_Passage for review_.
[Start of Attachment]
LET'S TALK ABOUT OUR WORK
  • Discuss the changes in the contour lines as each fruit was eaten.
  • Ask the children to point out any defining lines that identify the fruit.
What the children might say…
  • We both like kiwis and can't agree on who should eat it.
  • Our orange keeps rolling over so we can’t see the inside.
  • She moved the fruit and I’m not finished drawing it.
  • He took too small of a bite so it doesn't look very different.
  • Do I have to draw all the pieces of the peel?
  • I’m ready to color my drawings.
What you might say…
  • There will be extra fruit at the end of the class for those who are not designated "eaters."
  • If you are having trouble seeing your fruit, I'll prop it up for you.
  • Be sure everyone in your group has completed their drawings before you move the fruit.
  • It helps to take large bites from the fruit so that everyone can see the changes in the shapes. 
  • You need to draw what you see.
  • Before you color the drawings of your fruit, you need to go over the pencil lines with black permanent markers.
[End of Attachment]
_Exercise_.
Retype the part of the classroom discussion guide about drawing fruit from "What the children" to "up for you.". The rows that follow are not needed for anything here.

_Provided material_.
[Start of Attachment]
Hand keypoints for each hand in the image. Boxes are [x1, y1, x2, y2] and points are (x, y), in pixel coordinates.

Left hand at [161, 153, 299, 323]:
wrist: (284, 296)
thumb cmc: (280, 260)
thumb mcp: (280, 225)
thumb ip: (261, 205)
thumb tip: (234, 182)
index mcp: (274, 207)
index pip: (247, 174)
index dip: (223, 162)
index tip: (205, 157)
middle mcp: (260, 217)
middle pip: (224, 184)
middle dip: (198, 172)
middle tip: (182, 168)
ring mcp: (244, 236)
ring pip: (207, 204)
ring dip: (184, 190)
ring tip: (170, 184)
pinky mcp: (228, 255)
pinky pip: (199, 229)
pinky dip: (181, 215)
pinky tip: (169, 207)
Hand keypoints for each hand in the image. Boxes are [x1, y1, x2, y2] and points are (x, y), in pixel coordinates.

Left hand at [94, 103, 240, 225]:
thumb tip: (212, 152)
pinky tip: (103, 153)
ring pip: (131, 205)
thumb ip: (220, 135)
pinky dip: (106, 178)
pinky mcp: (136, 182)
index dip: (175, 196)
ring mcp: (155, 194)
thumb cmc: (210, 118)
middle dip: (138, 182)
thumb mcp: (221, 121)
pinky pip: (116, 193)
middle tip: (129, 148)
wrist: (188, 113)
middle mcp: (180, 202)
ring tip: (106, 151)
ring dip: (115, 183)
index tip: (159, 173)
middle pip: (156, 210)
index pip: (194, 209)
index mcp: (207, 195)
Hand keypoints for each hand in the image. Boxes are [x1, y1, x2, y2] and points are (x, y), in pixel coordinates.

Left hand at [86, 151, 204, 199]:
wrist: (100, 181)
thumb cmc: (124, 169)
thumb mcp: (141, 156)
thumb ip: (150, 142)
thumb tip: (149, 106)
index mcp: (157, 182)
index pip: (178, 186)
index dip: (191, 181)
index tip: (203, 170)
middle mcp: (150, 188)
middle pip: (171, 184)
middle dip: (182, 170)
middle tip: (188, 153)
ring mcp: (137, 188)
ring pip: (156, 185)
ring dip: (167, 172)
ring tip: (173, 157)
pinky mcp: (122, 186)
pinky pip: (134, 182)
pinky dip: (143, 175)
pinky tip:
[End of Attachment]
_The completed task_.
What the children might say…
  • We both like kiwis and can't agree on who should eat it.
  • Our orange keeps rolling over so we can’t see the inside.
  • She moved the fruit and I’m not finished drawing it.
  • He took too small of a bite so it doesn't look very different.
  • Do I have to draw all the pieces of the peel?
  • I’m ready to color my drawings.
What you might say…
  • There will be extra fruit at the end of the class for those who are not designated "eaters."
  • If you are having trouble seeing your fruit, I'll prop it up for you.